# [Exercise aim]
Each line of the records that follow must come back exactly, with pictures skipped.

:::::

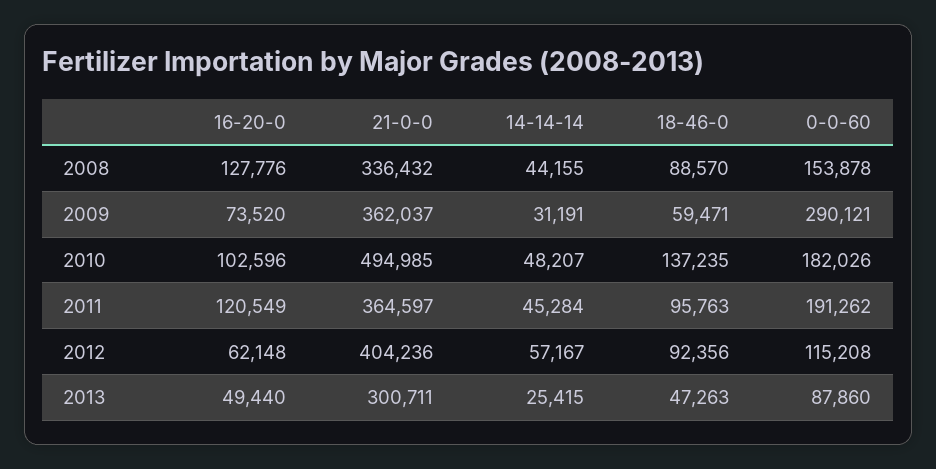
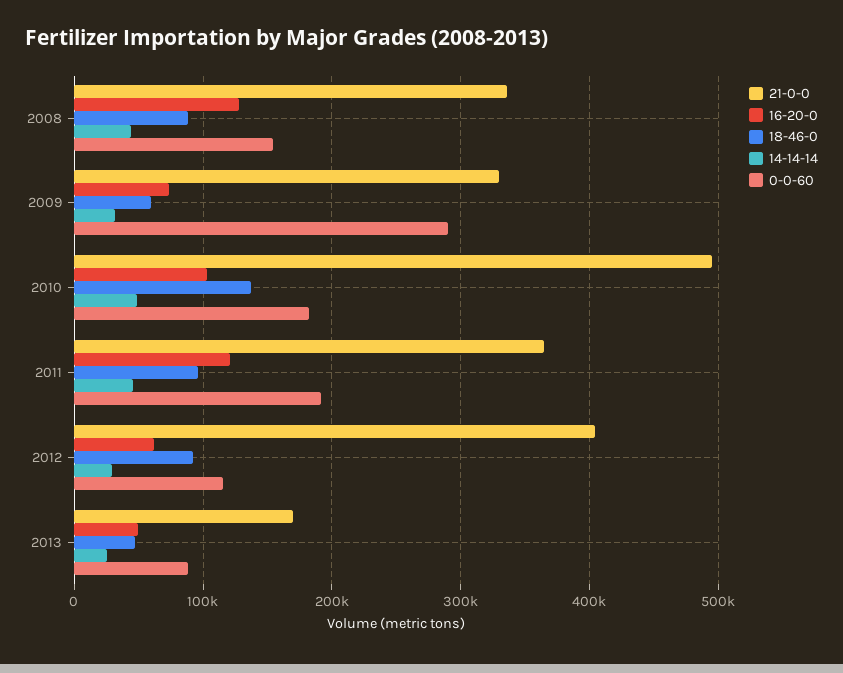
  {
    "16-20-0": {
      "2008": 127776,
      "2009": 73520,
      "2010": 102596,
      "2011": 120549,
      "2012": 62148,
      "2013": 49440
    },
    "21-0-0": {
      "2008": 336432,
-     "2009": 362037,
+     "2009": 330000,
      "2010": 494985,
      "2011": 364597,
      "2012": 404236,
-     "2013": 300711
+     "2013": 170000
    },
    "14-14-14": {
      "2008": 44155,
      "2009": 31191,
      "2010": 48207,
      "2011": 45284,
-     "2012": 57167,
+     "2012": 30000,
      "2013": 25415
    },
    "18-46-0": {
      "2008": 88570,
      "2009": 59471,
      "2010": 137235,
      "2011": 95763,
      "2012": 92356,
      "2013": 47263
    },
    "0-0-60": {
      "2008": 153878,
      "2009": 290121,
      "2010": 182026,
      "2011": 191262,
      "2012": 115208,
      "2013": 87860
    }
  }

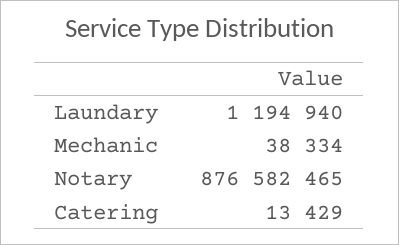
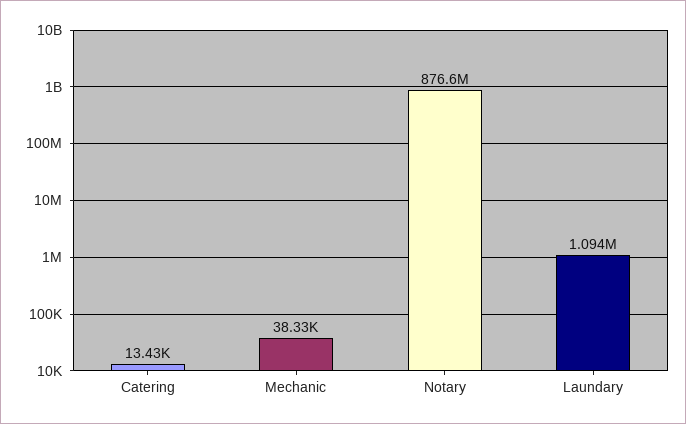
  {
-   "Laundary": 1194940,
+   "Laundary": 1094000,
    "Mechanic": 38334,
    "Notary": 876582465,
    "Catering": 13429
  }

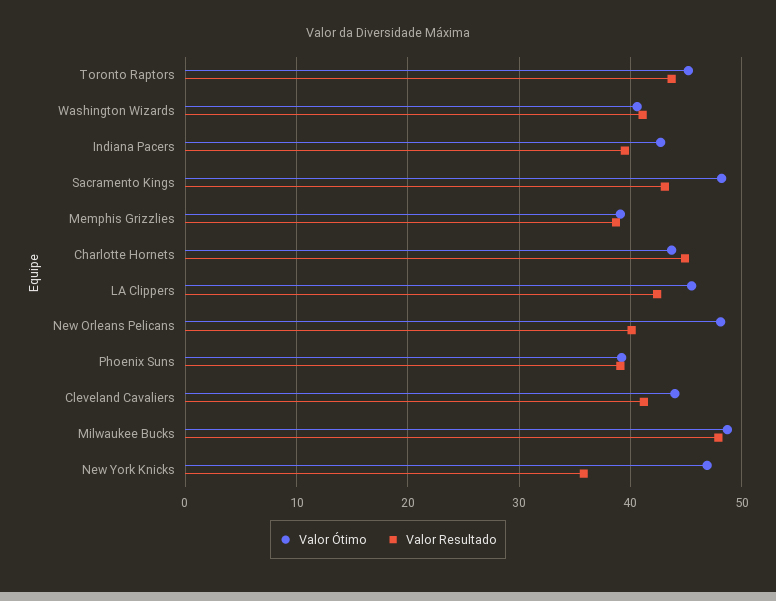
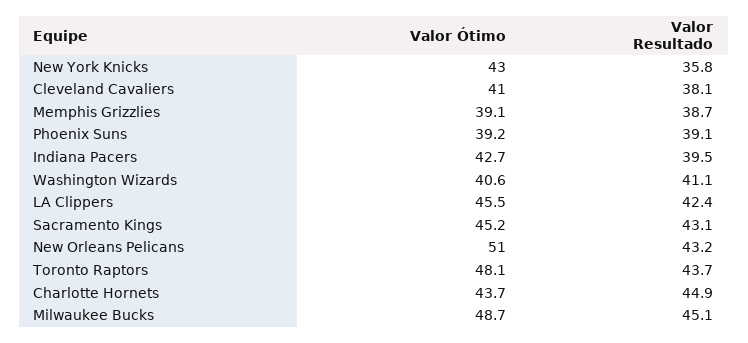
  {
    "Valor Ótimo": {
-     "Toronto Raptors": 45,
+     "Toronto Raptors": 48.1,
      "Washington Wizards": 40.6,
      "Indiana Pacers": 42.7,
-     "Sacramento Kings": 48,
+     "Sacramento Kings": 45.2,
      "Memphis Grizzlies": 39.1,
      "Charlotte Hornets": 43.7,
      "LA Clippers": 45.5,
-     "New Orleans Pelicans": 48,
+     "New Orleans Pelicans": 51,
      "Phoenix Suns": 39.2,
-     "Cleveland Cavaliers": 44,
+     "Cleveland Cavaliers": 41,
      "Milwaukee Bucks": 48.7,
-     "New York Knicks": 47
+     "New York Knicks": 43
    },
    "Valor Resultado": {
      "Toronto Raptors": 43.7,
      "Washington Wizards": 41.1,
      "Indiana Pacers": 39.5,
      "Sacramento Kings": 43.1,
      "Memphis Grizzlies": 38.7,
      "Charlotte Hornets": 44.9,
      "LA Clippers": 42.4,
-     "New Orleans Pelicans": 40,
+     "New Orleans Pelicans": 43.2,
      "Phoenix Suns": 39.1,
-     "Cleveland Cavaliers": 41,
+     "Cleveland Cavaliers": 38.1,
-     "Milwaukee Bucks": 48,
+     "Milwaukee Bucks": 45.1,
      "New York Knicks": 35.8
    }
  }

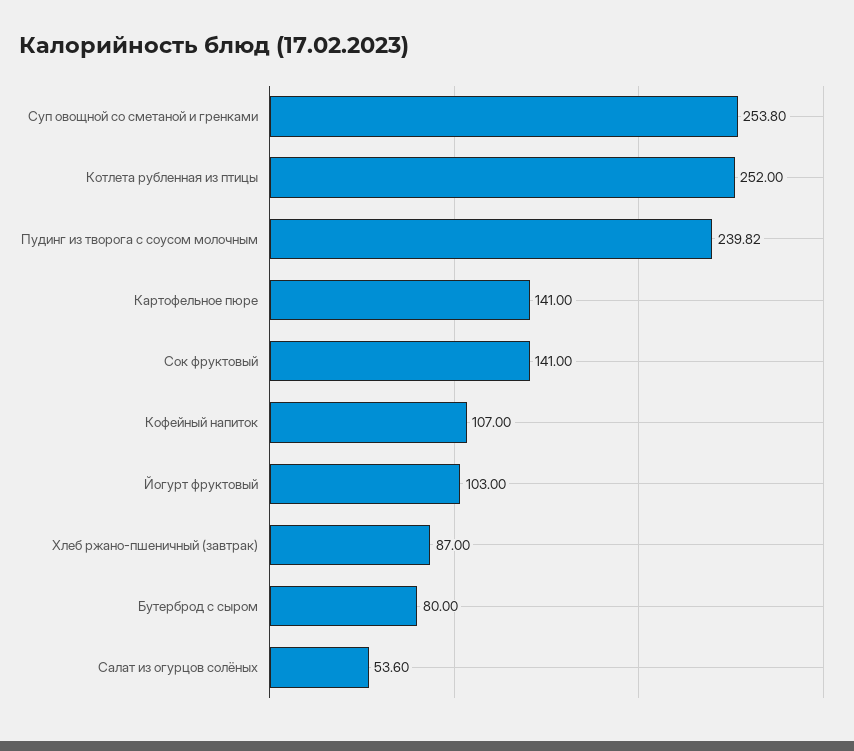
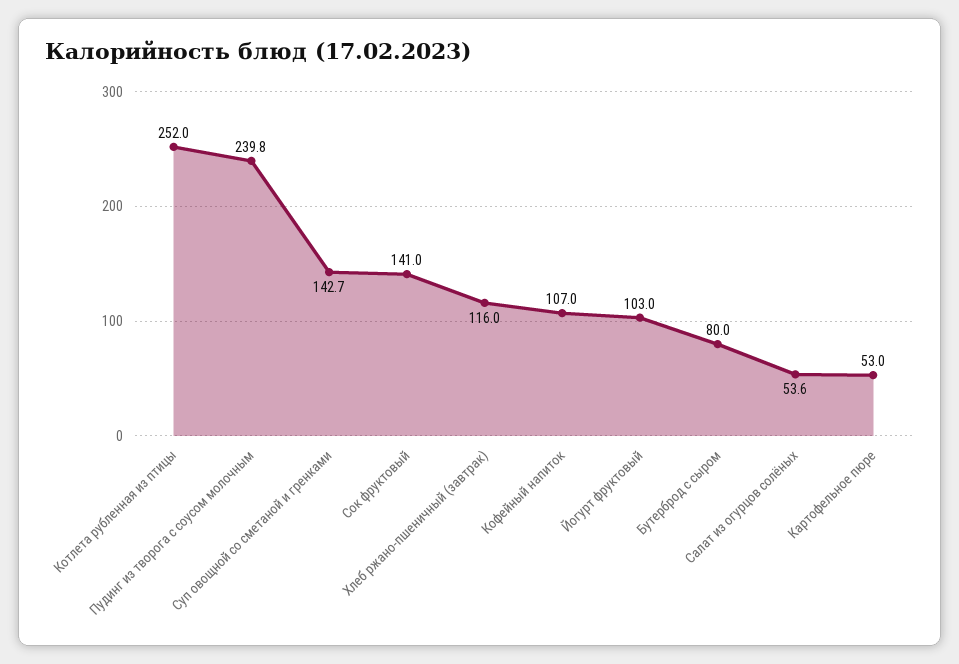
  {
-   "Суп овощной со сметаной и гренками": 253.8,
+   "Суп овощной со сметаной и гренками": 142.7,
    "Котлета рубленная из птицы": 252,
    "Пудинг из творога с соусом молочным": 239.82,
-   "Картофельное пюре": 141,
+   "Картофельное пюре": 53,
    "Сок фруктовый": 141,
    "Кофейный напиток": 107,
    "Йогурт фруктовый": 103,
-   "Хлеб ржано-пшеничный (завтрак)": 87,
+   "Хлеб ржано-пшеничный (завтрак)": 116,
    "Бутерброд с сыром": 80,
    "Салат из огурцов солёных": 53.6
  }

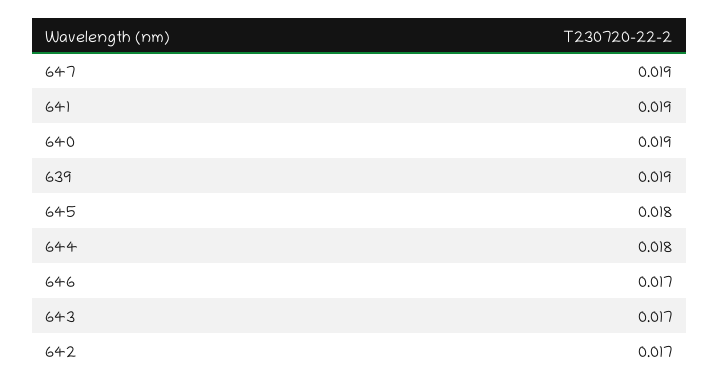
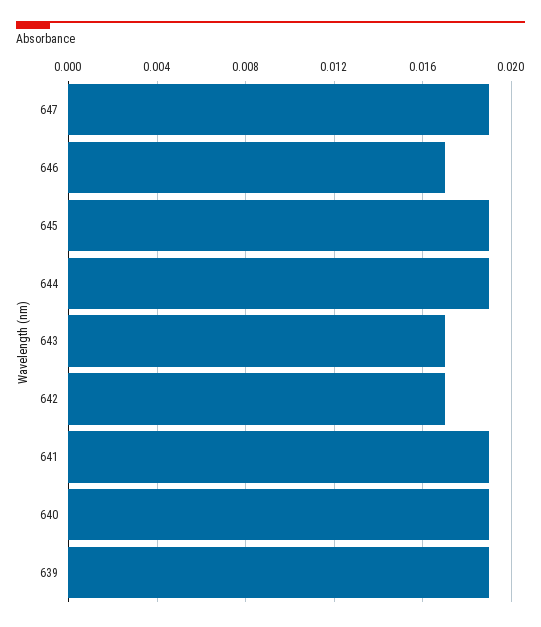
  {
    "647": 0.019,
    "641": 0.019,
    "640": 0.019,
    "639": 0.019,
-   "645": 0.018,
+   "645": 0.019,
-   "644": 0.018,
+   "644": 0.019,
    "646": 0.017,
    "643": 0.017,
    "642": 0.017
  }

:::::

# [Response box]
  {
    "16-20-0": {
      "2008": 127776,
      "2009": 73520,
      "2010": 102596,
      "2011": 120549,
      "2012": 62148,
      "2013": 49440
    },
    "21-0-0": {
      "2008": 336432,
-     "2009": 362037,
+     "2009": 330000,
      "2010": 494985,
      "2011": 364597,
      "2012": 404236,
-     "2013": 300711
+     "2013": 170000
    },
    "14-14-14": {
      "2008": 44155,
      "2009": 31191,
      "2010": 48207,
      "2011": 45284,
-     "2012": 57167,
+     "2012": 30000,
      "2013": 25415
    },
    "18-46-0": {
      "2008": 88570,
      "2009": 59471,
      "2010": 137235,
      "2011": 95763,
      "2012": 92356,
      "2013": 47263
    },
    "0-0-60": {
      "2008": 153878,
      "2009": 290121,
      "2010": 182026,
      "2011": 191262,
      "2012": 115208,
      "2013": 87860
    }
  }

  {
-   "Laundary": 1194940,
+   "Laundary": 1094000,
    "Mechanic": 38334,
    "Notary": 876582465,
    "Catering": 13429
  }

  {
    "Valor Ótimo": {
-     "Toronto Raptors": 45,
+     "Toronto Raptors": 48.1,
      "Washington Wizards": 40.6,
      "Indiana Pacers": 42.7,
-     "Sacramento Kings": 48,
+     "Sacramento Kings": 45.2,
      "Memphis Grizzlies": 39.1,
      "Charlotte Hornets": 43.7,
      "LA Clippers": 45.5,
-     "New Orleans Pelicans": 48,
+     "New Orleans Pelicans": 51,
      "Phoenix Suns": 39.2,
-     "Cleveland Cavaliers": 44,
+     "Cleveland Cavaliers": 41,
      "Milwaukee Bucks": 48.7,
-     "New York Knicks": 47
+     "New York Knicks": 43
    },
    "Valor Resultado": {
      "Toronto Raptors": 43.7,
      "Washington Wizards": 41.1,
      "Indiana Pacers": 39.5,
      "Sacramento Kings": 43.1,
      "Memphis Grizzlies": 38.7,
      "Charlotte Hornets": 44.9,
      "LA Clippers": 42.4,
-     "New Orleans Pelicans": 40,
+     "New Orleans Pelicans": 43.2,
      "Phoenix Suns": 39.1,
-     "Cleveland Cavaliers": 41,
+     "Cleveland Cavaliers": 38.1,
-     "Milwaukee Bucks": 48,
+     "Milwaukee Bucks": 45.1,
      "New York Knicks": 35.8
    }
  }

  {
-   "Суп овощной со сметаной и гренками": 253.8,
+   "Суп овощной со сметаной и гренками": 142.7,
    "Котлета рубленная из птицы": 252,
    "Пудинг из творога с соусом молочным": 239.82,
-   "Картофельное пюре": 141,
+   "Картофельное пюре": 53,
    "Сок фруктовый": 141,
    "Кофейный напиток": 107,
    "Йогурт фруктовый": 103,
-   "Хлеб ржано-пшеничный (завтрак)": 87,
+   "Хлеб ржано-пшеничный (завтрак)": 116,
    "Бутерброд с сыром": 80,
    "Салат из огурцов солёных": 53.6
  }

  {
    "647": 0.019,
    "641": 0.019,
    "640": 0.019,
    "639": 0.019,
-   "645": 0.018,
+   "645": 0.019,
-   "644": 0.018,
+   "644": 0.019,
    "646": 0.017,
    "643": 0.017,
    "642": 0.017
  }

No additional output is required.